Transcribe the items word for word, from their first line through the line containing "Торговом реестре 19.09.2025, № 758300. Ю", including both ends.
== == ==
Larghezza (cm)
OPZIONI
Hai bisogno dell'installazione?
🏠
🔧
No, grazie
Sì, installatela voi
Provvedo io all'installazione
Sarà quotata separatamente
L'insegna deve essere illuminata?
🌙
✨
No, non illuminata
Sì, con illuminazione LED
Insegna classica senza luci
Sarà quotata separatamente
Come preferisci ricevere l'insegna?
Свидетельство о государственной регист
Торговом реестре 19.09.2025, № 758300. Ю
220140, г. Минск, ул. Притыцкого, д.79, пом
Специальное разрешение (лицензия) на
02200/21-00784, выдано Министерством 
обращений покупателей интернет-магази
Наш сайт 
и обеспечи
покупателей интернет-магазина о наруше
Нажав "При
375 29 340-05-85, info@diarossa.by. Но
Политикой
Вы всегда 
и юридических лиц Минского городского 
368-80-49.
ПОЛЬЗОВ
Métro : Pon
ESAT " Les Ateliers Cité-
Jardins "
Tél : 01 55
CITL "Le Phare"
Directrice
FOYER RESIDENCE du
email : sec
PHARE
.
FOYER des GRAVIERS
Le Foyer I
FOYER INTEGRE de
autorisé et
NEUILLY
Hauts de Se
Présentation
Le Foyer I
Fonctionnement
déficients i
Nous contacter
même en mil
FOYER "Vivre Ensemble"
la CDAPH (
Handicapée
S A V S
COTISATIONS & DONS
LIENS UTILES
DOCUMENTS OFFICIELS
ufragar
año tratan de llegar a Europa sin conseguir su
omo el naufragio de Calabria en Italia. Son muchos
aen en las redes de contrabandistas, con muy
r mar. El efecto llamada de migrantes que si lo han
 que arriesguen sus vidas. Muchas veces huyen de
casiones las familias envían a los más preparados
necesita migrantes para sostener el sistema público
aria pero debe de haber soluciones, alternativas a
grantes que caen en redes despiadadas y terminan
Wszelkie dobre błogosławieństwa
== == ==
Solution to this problem →
Larghezza (cm)
OPZIONI
Hai bisogno dell'installazione?
🏠
🔧
No, grazie
Sì, installatela voi
Provvedo io all'installazione
Sarà quotata separatamente
L'insegna deve essere illuminata?
🌙
✨
No, non illuminata
Sì, con illuminazione LED
Insegna classica senza luci
Sarà quotata separatamente
Come preferisci ricevere l'insegna?
Свидетельство о государственной регист
Торговом реестре 19.09.2025, № 758300. Ю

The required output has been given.